WORK ORDER ::
Reproduce exactly the lines of the listing from the one containing "PT Guaianases (Zona" to its final line, both included.

SOURCE DATA ::
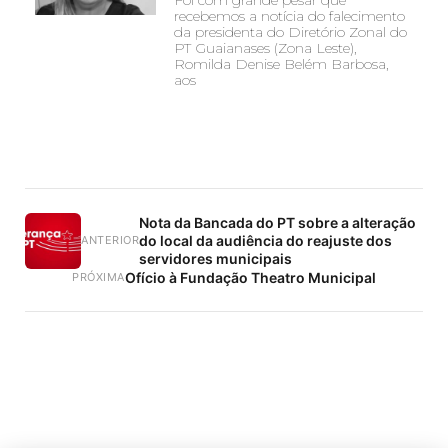
Foi com grande pesar que
recebemos a notícia do falecimento
da presidenta do Diretório Zonal do
PT Guaianases (Zona Leste),
Romilda Denise Belém Barbosa,
aos
Nota da Bancada do PT sobre a alteração
do local da audiência do reajuste dos
ANTERIOR
servidores municipais
Ofício à Fundação Theatro Municipal
PRÓXIMA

WRITTEN ANSWER ::
PT Guaianases (Zona Leste),
Romilda Denise Belém Barbosa,
aos
Nota da Bancada do PT sobre a alteração
do local da audiência do reajuste dos
ANTERIOR
servidores municipais
Ofício à Fundação Theatro Municipal
PRÓXIMA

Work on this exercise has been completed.